#### Records for the exercise ####

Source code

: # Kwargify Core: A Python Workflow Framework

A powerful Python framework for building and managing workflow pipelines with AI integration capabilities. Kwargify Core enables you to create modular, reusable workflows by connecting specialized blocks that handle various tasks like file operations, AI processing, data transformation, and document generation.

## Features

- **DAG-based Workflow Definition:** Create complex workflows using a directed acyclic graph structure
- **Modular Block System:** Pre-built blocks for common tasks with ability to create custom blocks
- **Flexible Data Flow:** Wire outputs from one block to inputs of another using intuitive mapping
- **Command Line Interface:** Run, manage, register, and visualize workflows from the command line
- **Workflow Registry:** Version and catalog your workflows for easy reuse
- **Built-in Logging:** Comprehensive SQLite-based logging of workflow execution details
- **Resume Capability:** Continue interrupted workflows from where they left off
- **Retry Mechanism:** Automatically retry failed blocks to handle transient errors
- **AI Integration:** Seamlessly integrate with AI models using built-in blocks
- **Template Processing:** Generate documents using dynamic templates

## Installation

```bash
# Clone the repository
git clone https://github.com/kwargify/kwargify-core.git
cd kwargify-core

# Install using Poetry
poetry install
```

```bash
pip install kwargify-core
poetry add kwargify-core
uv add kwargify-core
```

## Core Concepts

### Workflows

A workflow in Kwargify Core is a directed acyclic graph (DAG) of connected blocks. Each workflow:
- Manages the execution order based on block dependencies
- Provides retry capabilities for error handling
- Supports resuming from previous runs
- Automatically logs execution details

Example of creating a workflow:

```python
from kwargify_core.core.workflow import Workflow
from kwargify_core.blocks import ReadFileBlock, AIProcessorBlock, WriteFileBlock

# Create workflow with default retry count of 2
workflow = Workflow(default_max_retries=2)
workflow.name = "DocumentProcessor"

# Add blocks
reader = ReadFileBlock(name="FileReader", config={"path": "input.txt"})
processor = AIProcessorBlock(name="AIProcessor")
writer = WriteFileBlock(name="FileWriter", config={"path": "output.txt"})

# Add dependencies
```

####

What you should do | Return each line of the data exactly as written above.

Output of the exercise |
Source code

: # Kwargify Core: A Python Workflow Framework

A powerful Python framework for building and managing workflow pipelines with AI integration capabilities. Kwargify Core enables you to create modular, reusable workflows by connecting specialized blocks that handle various tasks like file operations, AI processing, data transformation, and document generation.

## Features

- **DAG-based Workflow Definition:** Create complex workflows using a directed acyclic graph structure
- **Modular Block System:** Pre-built blocks for common tasks with ability to create custom blocks
- **Flexible Data Flow:** Wire outputs from one block to inputs of another using intuitive mapping
- **Command Line Interface:** Run, manage, register, and visualize workflows from the command line
- **Workflow Registry:** Version and catalog your workflows for easy reuse
- **Built-in Logging:** Comprehensive SQLite-based logging of workflow execution details
- **Resume Capability:** Continue interrupted workflows from where they left off
- **Retry Mechanism:** Automatically retry failed blocks to handle transient errors
- **AI Integration:** Seamlessly integrate with AI models using built-in blocks
- **Template Processing:** Generate documents using dynamic templates

## Installation

```bash
# Clone the repository
git clone https://github.com/kwargify/kwargify-core.git
cd kwargify-core

# Install using Poetry
poetry install
```

```bash
pip install kwargify-core
poetry add kwargify-core
uv add kwargify-core
```

## Core Concepts

### Workflows

A workflow in Kwargify Core is a directed acyclic graph (DAG) of connected blocks. Each workflow:
- Manages the execution order based on block dependencies
- Provides retry capabilities for error handling
- Supports resuming from previous runs
- Automatically logs execution details

Example of creating a workflow:

```python
from kwargify_core.core.workflow import Workflow
from kwargify_core.blocks import ReadFileBlock, AIProcessorBlock, WriteFileBlock

# Create workflow with default retry count of 2
workflow = Workflow(default_max_retries=2)
workflow.name = "DocumentProcessor"

# Add blocks
reader = ReadFileBlock(name="FileReader", config={"path": "input.txt"})
processor = AIProcessorBlock(name="AIProcessor")
writer = WriteFileBlock(name="FileWriter", config={"path": "output.txt"})

# Add dependencies
```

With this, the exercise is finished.